→ WHAT IS EXPECTED:
Please put the material from the line with "Is the value" up to and including the line with "08:00-12:00" into a numbered list, leaving out blank lines.

→ RECORDS FOR THE EXERCISE:
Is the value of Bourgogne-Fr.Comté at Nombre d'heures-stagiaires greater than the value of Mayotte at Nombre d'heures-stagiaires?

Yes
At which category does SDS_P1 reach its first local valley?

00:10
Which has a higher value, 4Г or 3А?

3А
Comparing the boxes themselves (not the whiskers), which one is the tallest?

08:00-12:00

==

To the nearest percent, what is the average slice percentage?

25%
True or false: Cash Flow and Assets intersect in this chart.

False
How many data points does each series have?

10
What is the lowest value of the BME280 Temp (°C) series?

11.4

==

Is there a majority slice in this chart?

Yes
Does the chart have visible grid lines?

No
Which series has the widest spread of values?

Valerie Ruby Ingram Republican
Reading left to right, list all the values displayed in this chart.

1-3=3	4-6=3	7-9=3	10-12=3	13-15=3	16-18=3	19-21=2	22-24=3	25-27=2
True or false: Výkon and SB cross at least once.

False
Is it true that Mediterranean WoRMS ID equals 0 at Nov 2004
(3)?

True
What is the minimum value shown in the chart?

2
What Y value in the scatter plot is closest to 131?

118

→ RESPONSE FOR THIS EXERCISE:
1. Is the value of Bourgogne-Fr.Comté at Nombre d'heures-stagiaires greater than the value of Mayotte at Nombre d'heures-stagiaires?
2. Yes
3. At which category does SDS_P1 reach its first local valley?
4. 00:10
5. Which has a higher value, 4Г or 3А?
6. 3А
7. Comparing the boxes themselves (not the whiskers), which one is the tallest?
8. 08:00-12:00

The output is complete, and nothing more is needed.